Bruce Everett, a Tufts University professor who specializes in energy and environmental policy, told The DC that a “little common sense . . . suggests that California’s climate policies will have some negative effects on the state’s economy.”

While “the impacts of climate policy are difficult to isolate from the effects of other anti-business policies, such as high taxes and extensive regulations,” Everett says that “California’s climate policies have the effect of raising energy costs in a state that is already losing part of its economic base, particularly manufacturing.”

He further argues there is no tradeoff, no environmental return for the economic losses.

“The science behind catastrophic climate change is weak, and small carbon dioxide reductions in California are likely to have zero impact on overall atmospheric carbon dioxide concentrations. In other words, some cost for no gain,” Everett argues. “Doesn’t sound like a good policy to me.”

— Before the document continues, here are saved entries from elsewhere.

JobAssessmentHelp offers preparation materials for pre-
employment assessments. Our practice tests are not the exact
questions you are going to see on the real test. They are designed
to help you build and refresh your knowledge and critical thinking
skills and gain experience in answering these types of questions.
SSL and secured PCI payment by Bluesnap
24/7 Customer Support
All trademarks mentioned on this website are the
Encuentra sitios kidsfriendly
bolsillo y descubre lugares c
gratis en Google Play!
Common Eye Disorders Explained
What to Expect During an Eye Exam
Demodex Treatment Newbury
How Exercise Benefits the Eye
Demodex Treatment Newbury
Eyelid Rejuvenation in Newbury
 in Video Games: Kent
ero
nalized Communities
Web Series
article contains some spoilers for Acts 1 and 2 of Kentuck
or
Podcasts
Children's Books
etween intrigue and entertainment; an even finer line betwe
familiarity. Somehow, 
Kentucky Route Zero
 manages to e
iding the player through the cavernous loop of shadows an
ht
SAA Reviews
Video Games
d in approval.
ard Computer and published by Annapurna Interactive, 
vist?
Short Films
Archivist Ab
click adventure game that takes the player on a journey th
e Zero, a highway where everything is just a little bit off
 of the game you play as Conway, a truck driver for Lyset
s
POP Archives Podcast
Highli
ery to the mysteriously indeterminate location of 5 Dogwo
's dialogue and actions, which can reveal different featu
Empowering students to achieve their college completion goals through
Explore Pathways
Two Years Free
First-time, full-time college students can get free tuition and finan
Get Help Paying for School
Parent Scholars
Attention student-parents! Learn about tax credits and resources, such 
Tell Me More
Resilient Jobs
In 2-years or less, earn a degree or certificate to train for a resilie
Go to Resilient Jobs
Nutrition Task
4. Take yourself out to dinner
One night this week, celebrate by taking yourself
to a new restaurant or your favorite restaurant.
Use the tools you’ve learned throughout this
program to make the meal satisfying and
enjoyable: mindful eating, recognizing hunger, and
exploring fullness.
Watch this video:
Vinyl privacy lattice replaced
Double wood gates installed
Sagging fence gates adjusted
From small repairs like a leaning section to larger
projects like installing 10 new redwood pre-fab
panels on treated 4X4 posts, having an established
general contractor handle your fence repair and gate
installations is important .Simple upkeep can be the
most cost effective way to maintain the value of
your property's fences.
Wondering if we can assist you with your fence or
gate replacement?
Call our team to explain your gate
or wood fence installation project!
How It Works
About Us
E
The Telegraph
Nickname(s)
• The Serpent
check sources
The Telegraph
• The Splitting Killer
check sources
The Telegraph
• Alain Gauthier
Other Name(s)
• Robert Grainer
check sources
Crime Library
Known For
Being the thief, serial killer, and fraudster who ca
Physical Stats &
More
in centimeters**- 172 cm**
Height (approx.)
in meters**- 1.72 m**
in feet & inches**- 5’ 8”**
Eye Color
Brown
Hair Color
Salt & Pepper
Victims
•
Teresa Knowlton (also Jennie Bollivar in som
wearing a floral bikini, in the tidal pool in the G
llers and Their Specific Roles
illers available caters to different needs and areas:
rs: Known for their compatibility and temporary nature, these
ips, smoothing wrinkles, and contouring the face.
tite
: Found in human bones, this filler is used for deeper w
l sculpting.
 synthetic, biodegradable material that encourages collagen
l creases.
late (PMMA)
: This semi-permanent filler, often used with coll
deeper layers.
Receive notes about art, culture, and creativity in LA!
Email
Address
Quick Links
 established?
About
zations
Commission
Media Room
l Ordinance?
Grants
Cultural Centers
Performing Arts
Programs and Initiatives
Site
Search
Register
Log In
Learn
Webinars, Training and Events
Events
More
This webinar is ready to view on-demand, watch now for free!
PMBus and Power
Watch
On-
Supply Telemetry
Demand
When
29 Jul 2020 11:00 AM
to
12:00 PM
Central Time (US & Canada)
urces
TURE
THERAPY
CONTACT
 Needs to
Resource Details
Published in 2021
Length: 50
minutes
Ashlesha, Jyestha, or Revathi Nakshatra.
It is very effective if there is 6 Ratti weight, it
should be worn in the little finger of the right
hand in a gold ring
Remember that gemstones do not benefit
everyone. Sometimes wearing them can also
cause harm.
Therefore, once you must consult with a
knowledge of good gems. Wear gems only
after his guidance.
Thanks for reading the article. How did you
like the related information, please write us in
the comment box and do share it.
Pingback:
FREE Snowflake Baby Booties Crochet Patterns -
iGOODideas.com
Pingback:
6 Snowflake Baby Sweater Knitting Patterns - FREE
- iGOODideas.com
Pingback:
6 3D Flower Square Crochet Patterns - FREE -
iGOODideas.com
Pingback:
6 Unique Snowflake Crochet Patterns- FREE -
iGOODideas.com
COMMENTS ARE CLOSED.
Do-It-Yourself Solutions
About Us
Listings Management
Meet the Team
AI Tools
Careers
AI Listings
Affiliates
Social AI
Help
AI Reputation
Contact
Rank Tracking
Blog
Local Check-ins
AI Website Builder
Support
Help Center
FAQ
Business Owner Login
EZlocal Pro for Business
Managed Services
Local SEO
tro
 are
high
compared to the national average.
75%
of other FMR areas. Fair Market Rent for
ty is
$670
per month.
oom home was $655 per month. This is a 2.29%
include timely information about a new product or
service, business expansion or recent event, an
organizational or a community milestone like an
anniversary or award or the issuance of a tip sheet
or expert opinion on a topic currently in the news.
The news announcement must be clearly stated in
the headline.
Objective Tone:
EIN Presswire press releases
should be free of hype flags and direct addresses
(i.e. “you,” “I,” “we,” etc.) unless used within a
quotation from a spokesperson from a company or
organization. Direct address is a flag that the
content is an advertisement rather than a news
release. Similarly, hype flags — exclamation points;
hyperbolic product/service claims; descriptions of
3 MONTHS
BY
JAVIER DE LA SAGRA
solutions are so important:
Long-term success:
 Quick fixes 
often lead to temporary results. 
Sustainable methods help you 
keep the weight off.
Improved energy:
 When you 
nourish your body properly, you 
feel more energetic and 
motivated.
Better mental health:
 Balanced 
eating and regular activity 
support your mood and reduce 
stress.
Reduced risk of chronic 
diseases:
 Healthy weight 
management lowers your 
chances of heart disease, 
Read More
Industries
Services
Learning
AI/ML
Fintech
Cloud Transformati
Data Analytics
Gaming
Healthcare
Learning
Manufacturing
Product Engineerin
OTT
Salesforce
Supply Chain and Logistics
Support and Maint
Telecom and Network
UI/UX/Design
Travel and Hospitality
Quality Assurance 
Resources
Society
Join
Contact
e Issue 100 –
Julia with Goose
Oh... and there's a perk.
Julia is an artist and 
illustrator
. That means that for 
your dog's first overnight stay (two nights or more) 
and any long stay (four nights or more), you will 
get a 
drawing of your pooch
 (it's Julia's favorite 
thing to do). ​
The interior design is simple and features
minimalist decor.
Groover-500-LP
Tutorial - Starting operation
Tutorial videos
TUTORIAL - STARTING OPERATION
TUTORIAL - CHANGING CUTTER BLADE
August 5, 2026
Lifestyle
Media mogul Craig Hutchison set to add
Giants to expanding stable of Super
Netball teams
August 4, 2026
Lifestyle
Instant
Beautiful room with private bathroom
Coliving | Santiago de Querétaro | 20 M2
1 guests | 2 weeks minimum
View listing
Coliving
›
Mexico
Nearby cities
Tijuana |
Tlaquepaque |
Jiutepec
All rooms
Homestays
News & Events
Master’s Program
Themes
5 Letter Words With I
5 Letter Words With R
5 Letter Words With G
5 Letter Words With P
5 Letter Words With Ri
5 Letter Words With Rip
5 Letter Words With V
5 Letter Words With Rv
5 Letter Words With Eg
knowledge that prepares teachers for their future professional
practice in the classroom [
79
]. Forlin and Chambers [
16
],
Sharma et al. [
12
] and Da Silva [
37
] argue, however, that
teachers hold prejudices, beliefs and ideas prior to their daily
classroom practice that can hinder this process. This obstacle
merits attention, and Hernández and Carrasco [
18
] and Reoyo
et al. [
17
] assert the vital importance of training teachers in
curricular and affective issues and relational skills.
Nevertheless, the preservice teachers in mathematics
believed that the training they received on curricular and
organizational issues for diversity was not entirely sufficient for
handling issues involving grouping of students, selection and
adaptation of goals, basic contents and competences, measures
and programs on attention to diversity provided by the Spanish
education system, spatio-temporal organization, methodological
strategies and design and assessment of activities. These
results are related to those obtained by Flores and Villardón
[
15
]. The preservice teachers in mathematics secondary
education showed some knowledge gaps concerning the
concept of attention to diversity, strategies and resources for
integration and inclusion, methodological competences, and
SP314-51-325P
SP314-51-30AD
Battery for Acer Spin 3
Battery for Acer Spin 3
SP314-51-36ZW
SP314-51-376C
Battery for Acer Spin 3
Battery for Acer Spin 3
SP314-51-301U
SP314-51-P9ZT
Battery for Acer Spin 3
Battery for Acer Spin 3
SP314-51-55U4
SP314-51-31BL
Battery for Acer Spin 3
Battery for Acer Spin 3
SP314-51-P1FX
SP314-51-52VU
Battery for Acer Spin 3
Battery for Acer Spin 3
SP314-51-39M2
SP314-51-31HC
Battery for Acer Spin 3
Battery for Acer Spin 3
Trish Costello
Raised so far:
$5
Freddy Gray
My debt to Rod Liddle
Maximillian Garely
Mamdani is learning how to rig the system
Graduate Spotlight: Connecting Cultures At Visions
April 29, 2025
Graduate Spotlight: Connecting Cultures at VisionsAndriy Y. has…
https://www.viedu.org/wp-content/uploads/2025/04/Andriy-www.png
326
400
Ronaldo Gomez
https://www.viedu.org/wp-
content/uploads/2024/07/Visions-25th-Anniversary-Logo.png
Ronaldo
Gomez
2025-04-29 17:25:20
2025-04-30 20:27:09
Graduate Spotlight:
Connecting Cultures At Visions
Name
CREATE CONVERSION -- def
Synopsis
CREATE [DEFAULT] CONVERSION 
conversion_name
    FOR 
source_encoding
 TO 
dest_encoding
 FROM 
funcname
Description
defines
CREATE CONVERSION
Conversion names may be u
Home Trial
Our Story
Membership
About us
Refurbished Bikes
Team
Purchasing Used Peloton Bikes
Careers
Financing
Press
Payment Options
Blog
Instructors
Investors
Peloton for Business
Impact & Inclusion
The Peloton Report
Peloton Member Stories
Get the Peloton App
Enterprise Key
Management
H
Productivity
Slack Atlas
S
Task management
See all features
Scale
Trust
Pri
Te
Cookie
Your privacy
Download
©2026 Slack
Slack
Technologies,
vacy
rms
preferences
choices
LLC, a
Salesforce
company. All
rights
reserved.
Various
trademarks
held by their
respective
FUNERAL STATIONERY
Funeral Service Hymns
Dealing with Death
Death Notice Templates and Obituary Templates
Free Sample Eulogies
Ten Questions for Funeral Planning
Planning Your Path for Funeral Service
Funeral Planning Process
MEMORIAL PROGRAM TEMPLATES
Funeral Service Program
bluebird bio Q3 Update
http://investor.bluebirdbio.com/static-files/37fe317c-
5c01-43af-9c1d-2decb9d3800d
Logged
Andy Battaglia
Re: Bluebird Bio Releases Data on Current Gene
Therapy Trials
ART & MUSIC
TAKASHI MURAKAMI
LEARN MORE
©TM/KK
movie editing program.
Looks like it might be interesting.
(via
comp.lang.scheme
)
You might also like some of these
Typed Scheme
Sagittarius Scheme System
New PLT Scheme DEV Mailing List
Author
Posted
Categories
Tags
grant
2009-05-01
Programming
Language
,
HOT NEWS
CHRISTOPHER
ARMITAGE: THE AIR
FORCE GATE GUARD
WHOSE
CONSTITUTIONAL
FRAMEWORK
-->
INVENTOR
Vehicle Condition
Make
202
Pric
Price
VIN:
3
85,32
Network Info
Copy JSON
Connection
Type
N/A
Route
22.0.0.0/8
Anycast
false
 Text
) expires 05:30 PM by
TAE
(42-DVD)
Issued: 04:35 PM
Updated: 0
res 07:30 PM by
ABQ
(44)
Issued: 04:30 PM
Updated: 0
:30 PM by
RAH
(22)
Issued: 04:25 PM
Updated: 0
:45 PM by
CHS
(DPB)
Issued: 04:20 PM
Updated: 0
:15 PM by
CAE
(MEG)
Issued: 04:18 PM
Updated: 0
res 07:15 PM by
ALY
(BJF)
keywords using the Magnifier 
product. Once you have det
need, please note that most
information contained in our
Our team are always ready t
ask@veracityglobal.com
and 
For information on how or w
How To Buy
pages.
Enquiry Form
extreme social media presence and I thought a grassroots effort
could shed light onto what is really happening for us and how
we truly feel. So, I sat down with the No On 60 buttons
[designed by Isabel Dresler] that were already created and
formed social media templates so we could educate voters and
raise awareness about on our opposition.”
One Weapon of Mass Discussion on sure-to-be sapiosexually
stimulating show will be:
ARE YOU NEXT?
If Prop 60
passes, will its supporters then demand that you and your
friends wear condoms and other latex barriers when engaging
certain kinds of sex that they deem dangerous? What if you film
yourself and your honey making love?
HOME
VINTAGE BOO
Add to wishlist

Cost and economic burdens are not the only difficulties that can plague a clean-energy program, skeptics say. The skeptics believe that California’s energy structure of the future might not be as dependable as one powered by conventional fuels.

The California Policy Center noted a year ago that renewable energy is “still unreliable” and warned of “government-created energy blackouts” coming even though the state is “awash in ultra cheap natural gas” to fire power plants.

Two years ago, economist Travis Fischer called renewables “the single greatest threat to reliable electricity” in an Energy Research Institute paper.

“The host of bad policies now coming from the federal government,” Fischer wrote, “and unfortunately from many state governments – is creating far greater and more predictable problems with grid reliability.”